Segment Start: DATA RECORDS

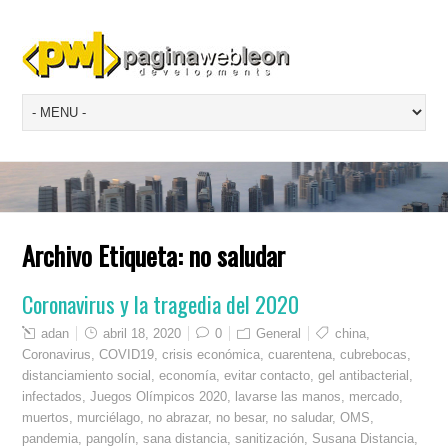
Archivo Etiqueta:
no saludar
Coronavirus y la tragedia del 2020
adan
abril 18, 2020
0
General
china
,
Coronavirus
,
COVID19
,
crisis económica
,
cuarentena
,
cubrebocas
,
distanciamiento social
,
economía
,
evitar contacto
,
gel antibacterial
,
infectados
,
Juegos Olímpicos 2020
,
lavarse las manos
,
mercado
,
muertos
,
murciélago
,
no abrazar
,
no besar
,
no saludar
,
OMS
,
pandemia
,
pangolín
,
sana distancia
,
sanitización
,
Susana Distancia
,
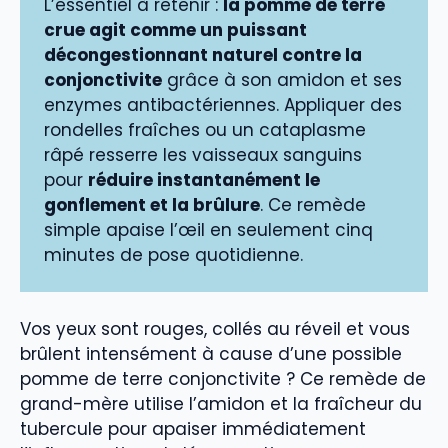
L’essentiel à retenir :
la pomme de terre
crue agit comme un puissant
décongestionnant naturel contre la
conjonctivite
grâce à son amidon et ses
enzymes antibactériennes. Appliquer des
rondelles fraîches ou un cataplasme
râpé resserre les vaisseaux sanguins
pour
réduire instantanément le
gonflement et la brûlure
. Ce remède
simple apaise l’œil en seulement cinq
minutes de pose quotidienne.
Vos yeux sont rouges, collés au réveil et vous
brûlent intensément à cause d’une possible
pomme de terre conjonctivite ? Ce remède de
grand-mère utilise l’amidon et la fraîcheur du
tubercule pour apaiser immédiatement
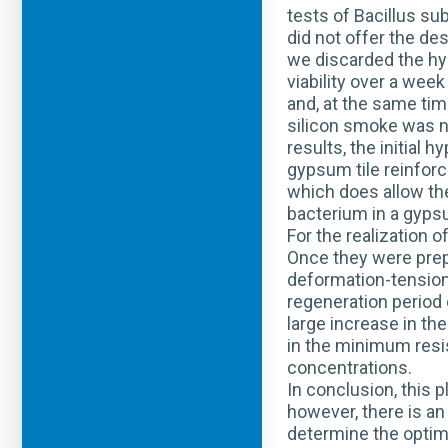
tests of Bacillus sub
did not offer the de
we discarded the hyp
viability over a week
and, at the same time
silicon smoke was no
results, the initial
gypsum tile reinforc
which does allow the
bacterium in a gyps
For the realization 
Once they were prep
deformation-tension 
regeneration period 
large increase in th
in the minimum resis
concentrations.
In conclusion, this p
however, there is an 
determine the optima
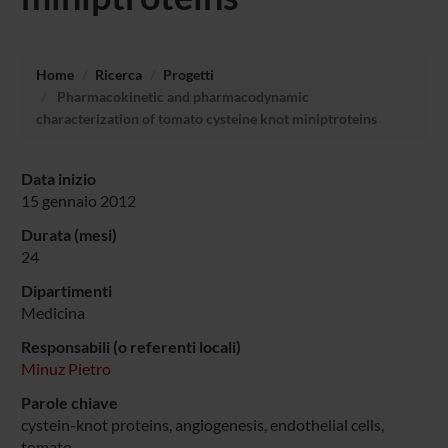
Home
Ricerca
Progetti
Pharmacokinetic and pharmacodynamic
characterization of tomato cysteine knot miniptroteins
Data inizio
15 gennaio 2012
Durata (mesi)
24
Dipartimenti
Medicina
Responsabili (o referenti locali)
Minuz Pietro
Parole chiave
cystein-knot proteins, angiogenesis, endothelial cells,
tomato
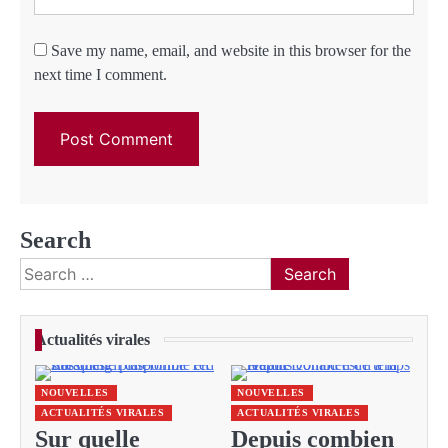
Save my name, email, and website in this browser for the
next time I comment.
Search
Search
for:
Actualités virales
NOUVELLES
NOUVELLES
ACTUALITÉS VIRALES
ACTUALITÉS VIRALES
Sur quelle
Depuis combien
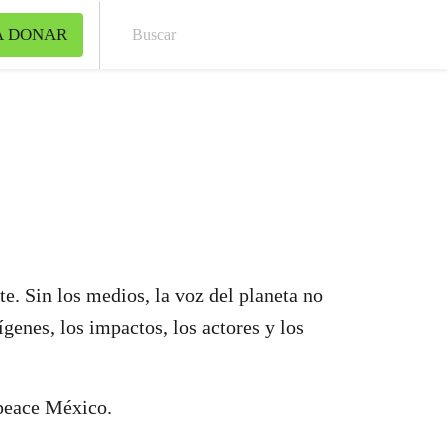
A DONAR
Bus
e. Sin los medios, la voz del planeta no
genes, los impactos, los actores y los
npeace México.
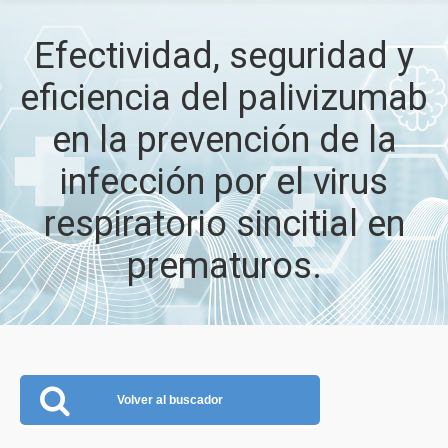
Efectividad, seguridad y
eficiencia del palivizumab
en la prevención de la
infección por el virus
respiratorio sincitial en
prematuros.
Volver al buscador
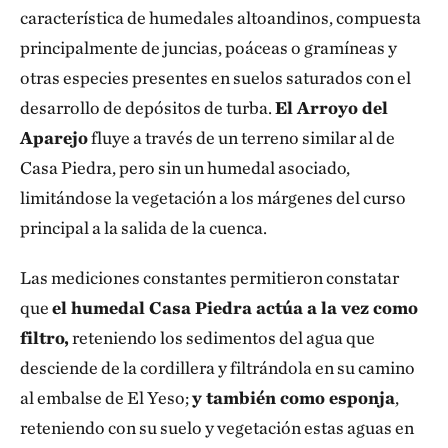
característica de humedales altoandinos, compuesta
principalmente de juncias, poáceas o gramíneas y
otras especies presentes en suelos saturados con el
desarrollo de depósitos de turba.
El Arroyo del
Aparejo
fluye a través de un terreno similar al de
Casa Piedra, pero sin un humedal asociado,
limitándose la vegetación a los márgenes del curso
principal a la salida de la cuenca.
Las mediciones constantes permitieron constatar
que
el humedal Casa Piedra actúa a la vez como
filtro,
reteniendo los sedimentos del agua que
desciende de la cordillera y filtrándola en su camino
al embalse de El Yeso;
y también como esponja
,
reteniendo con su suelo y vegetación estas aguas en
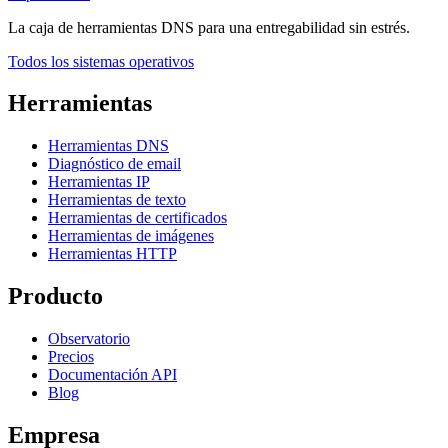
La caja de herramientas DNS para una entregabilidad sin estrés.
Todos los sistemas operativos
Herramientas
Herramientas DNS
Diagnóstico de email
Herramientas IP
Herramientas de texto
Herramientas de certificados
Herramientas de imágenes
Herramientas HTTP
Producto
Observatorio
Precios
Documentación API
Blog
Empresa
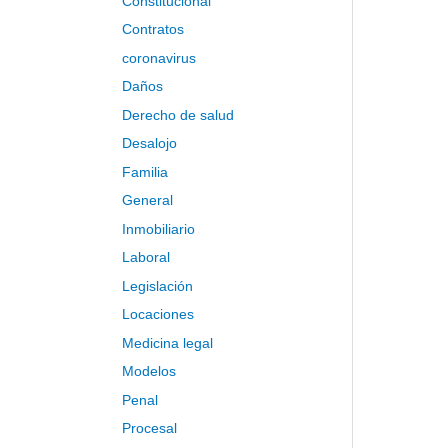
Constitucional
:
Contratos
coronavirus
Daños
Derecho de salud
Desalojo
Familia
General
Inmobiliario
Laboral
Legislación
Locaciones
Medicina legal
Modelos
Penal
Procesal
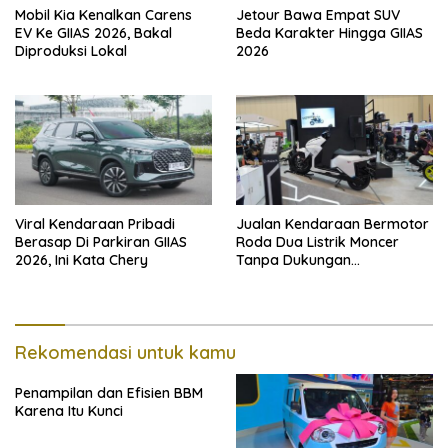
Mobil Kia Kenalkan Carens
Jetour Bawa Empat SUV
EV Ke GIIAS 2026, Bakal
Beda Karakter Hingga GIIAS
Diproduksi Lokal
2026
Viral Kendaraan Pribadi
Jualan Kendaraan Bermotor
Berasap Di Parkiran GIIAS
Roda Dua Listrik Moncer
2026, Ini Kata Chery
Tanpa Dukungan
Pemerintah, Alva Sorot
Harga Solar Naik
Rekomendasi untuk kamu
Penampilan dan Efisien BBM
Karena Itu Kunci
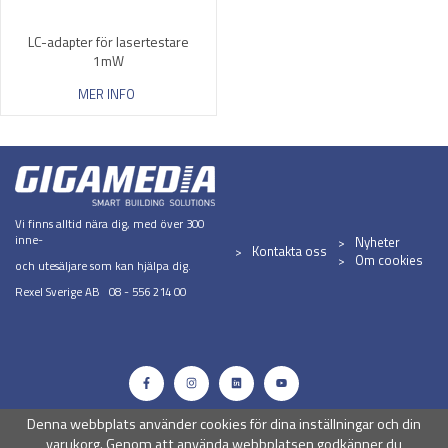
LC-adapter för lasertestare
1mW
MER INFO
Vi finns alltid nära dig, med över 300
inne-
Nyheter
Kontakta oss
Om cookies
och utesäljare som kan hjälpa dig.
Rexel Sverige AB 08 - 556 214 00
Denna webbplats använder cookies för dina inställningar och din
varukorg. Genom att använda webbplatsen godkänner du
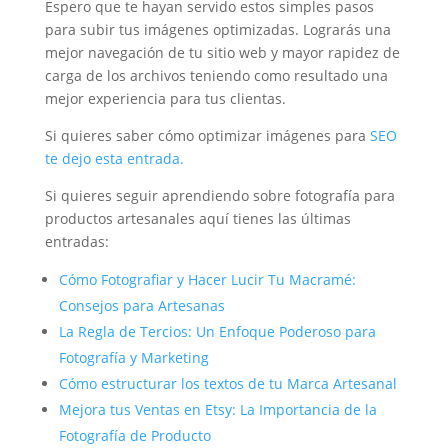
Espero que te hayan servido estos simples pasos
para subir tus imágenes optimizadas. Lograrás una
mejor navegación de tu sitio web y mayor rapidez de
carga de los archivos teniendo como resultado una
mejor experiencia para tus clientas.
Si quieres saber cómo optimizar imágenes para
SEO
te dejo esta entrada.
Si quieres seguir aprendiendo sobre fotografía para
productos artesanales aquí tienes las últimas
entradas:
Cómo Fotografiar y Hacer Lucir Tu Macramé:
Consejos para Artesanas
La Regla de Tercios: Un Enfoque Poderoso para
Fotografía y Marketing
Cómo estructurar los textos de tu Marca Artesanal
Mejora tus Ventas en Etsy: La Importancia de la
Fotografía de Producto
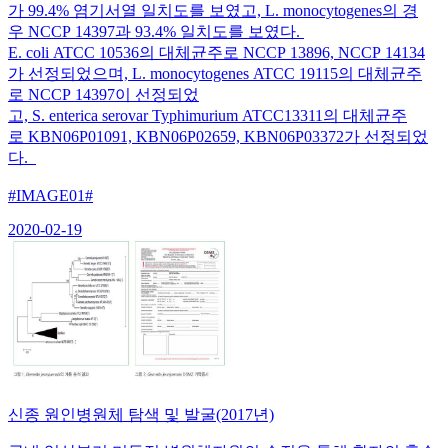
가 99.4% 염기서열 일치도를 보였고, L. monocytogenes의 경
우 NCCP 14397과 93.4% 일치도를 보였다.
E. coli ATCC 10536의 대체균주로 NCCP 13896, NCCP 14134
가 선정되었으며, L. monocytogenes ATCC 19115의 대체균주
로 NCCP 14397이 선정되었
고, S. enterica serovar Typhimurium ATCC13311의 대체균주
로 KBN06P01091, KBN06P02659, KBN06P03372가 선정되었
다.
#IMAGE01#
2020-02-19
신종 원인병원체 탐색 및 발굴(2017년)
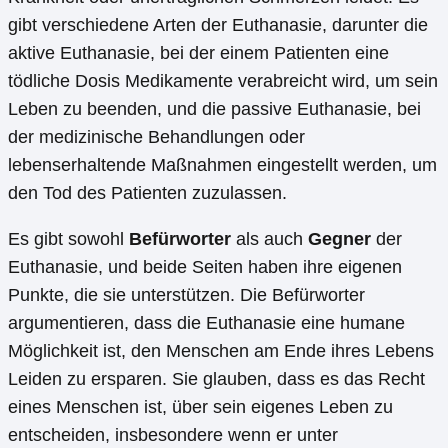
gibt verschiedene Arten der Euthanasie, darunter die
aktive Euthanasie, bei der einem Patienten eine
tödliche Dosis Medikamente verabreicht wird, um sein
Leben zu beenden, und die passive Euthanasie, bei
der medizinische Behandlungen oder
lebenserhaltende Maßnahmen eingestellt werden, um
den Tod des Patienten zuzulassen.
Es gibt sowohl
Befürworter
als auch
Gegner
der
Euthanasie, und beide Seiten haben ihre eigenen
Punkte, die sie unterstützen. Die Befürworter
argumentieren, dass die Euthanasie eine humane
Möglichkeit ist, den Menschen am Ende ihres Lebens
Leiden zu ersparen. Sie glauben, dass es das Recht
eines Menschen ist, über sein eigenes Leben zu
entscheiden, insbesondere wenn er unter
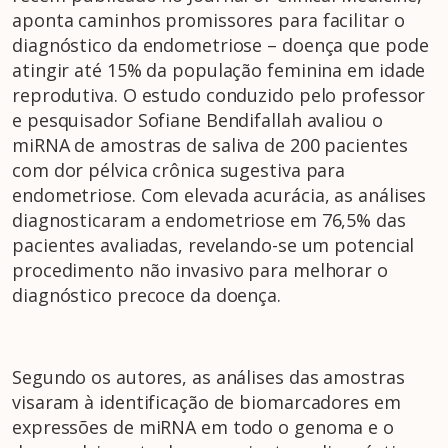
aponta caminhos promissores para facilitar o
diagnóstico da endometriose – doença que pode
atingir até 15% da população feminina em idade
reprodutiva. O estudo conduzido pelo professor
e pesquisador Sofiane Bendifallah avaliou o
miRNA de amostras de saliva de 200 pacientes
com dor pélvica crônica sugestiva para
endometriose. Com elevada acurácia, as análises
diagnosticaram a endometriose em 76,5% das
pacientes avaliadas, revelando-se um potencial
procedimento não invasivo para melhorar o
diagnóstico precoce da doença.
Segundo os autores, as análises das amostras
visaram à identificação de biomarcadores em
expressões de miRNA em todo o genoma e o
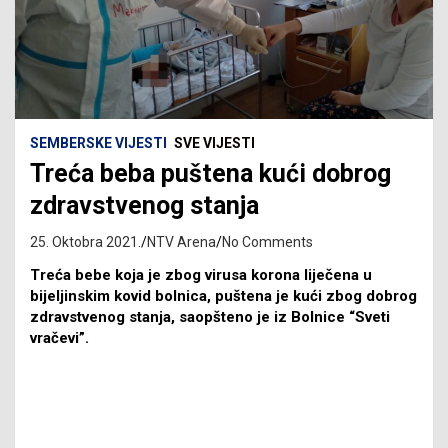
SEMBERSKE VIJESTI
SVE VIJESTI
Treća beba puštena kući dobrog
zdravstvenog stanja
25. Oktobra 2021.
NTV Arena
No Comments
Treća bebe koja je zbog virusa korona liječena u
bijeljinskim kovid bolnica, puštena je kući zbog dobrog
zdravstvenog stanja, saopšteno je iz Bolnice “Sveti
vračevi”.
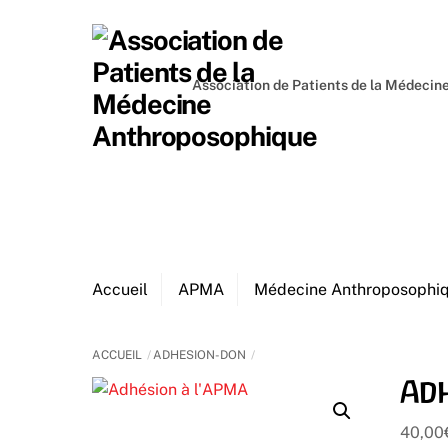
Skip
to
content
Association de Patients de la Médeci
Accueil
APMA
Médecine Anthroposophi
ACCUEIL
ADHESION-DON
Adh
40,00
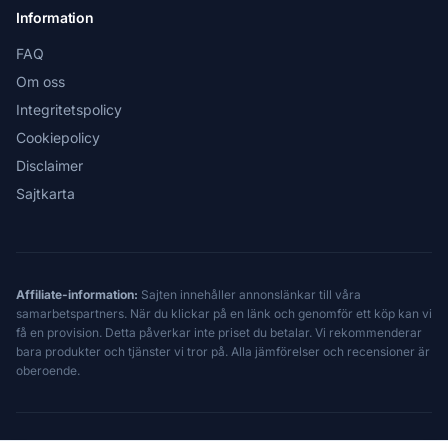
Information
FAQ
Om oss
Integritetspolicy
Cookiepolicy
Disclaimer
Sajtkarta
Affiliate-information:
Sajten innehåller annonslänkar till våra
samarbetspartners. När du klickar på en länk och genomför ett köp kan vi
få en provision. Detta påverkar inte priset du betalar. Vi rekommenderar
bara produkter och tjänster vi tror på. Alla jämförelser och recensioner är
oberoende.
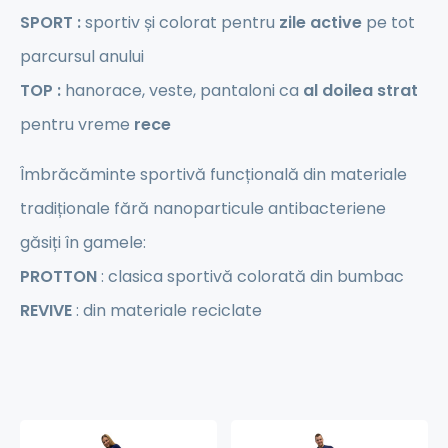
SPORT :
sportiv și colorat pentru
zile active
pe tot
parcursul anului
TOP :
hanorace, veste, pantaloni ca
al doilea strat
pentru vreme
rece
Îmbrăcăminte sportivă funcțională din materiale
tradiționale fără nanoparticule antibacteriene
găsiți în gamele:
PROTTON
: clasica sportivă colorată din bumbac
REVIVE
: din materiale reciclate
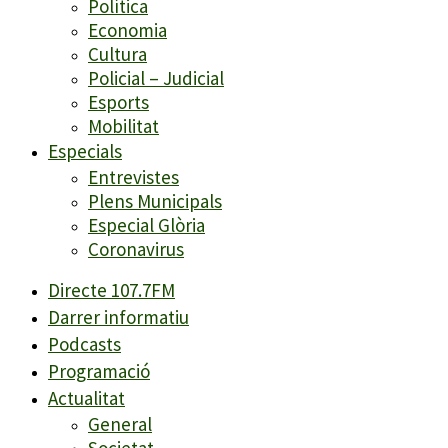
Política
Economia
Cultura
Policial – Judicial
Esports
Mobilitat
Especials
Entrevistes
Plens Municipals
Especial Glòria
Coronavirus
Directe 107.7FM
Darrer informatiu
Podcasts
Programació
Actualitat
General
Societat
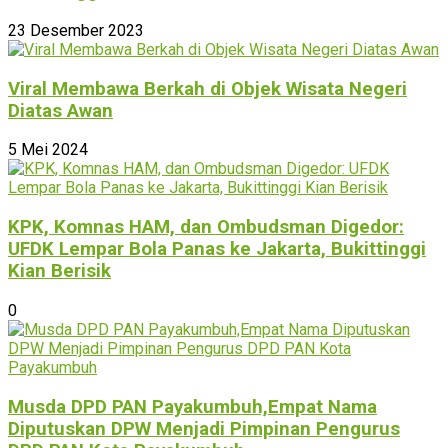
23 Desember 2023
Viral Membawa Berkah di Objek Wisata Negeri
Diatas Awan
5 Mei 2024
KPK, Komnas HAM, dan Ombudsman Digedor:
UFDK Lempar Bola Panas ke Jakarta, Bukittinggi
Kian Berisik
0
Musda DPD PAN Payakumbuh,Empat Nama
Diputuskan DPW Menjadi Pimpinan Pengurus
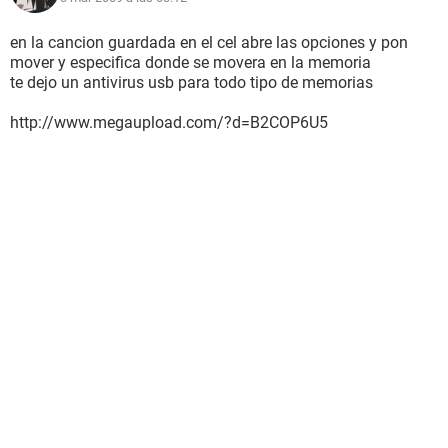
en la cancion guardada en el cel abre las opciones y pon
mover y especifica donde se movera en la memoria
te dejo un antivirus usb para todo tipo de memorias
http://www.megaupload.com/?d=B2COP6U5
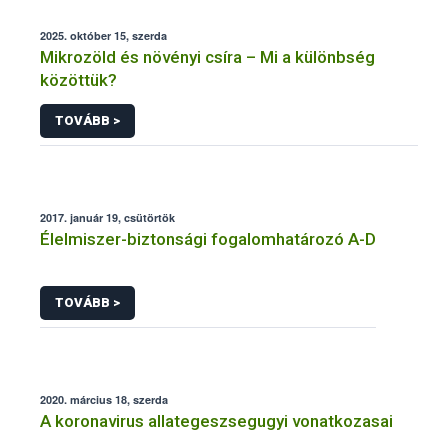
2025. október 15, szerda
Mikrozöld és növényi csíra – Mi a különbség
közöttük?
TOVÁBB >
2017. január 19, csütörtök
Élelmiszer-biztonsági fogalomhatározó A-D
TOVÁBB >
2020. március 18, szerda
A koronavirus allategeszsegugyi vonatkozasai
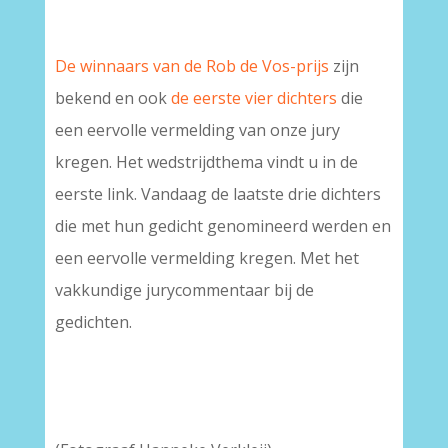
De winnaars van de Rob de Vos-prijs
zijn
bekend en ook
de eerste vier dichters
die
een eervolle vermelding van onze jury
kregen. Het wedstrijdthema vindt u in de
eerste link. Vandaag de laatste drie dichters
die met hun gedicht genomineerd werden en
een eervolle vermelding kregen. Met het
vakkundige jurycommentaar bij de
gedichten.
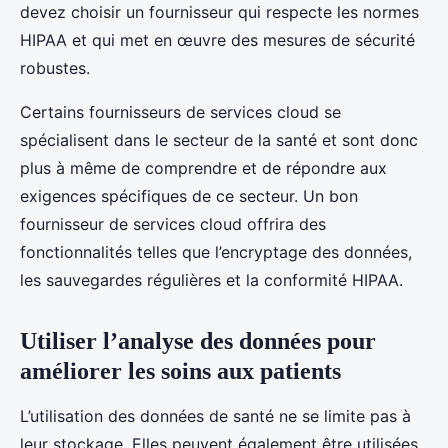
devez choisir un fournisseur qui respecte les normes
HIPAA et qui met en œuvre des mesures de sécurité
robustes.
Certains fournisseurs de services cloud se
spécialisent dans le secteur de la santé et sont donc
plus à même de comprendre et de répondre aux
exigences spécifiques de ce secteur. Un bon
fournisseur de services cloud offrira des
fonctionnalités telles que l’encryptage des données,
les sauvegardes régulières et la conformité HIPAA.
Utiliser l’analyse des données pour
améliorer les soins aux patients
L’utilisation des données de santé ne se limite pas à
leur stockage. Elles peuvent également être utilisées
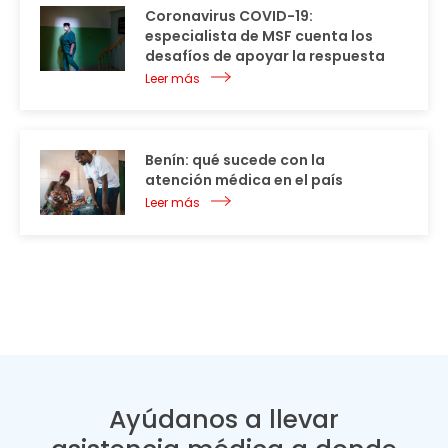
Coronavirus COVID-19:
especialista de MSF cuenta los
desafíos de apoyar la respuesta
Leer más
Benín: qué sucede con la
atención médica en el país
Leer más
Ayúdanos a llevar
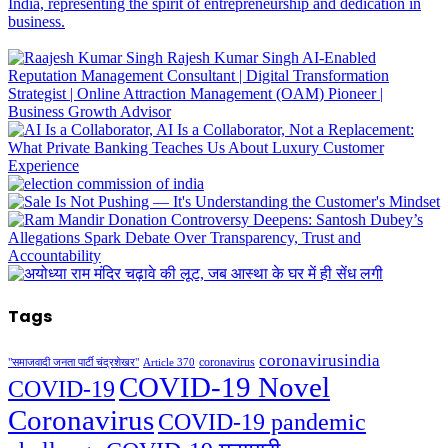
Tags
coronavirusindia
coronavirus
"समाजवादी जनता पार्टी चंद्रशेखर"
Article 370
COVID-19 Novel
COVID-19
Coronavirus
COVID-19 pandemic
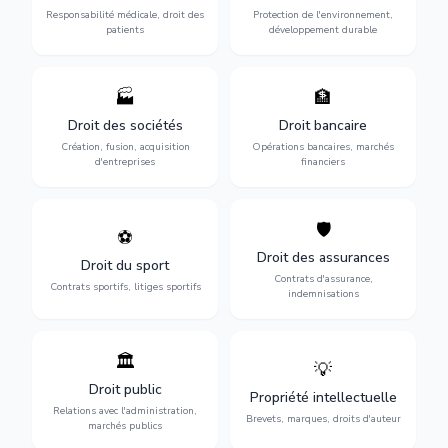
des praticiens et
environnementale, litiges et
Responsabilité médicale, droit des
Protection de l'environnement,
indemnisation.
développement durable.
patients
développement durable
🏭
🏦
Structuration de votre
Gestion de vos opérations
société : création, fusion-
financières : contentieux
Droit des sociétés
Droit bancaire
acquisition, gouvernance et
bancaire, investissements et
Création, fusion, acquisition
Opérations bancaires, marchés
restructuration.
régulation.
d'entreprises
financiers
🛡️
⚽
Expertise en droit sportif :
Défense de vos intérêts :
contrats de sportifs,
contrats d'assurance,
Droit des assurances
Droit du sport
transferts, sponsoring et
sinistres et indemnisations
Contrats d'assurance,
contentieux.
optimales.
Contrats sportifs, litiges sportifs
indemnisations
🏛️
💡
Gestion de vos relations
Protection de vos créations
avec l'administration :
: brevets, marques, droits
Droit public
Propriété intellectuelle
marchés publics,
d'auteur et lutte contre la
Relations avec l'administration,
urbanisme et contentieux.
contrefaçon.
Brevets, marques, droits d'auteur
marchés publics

Segment End: DATA RECORDS

All lines holding the word "vegetación" must be copied from the data.

limitándose la vegetación a los márgenes del curso
reteniendo con su suelo y vegetación estas aguas en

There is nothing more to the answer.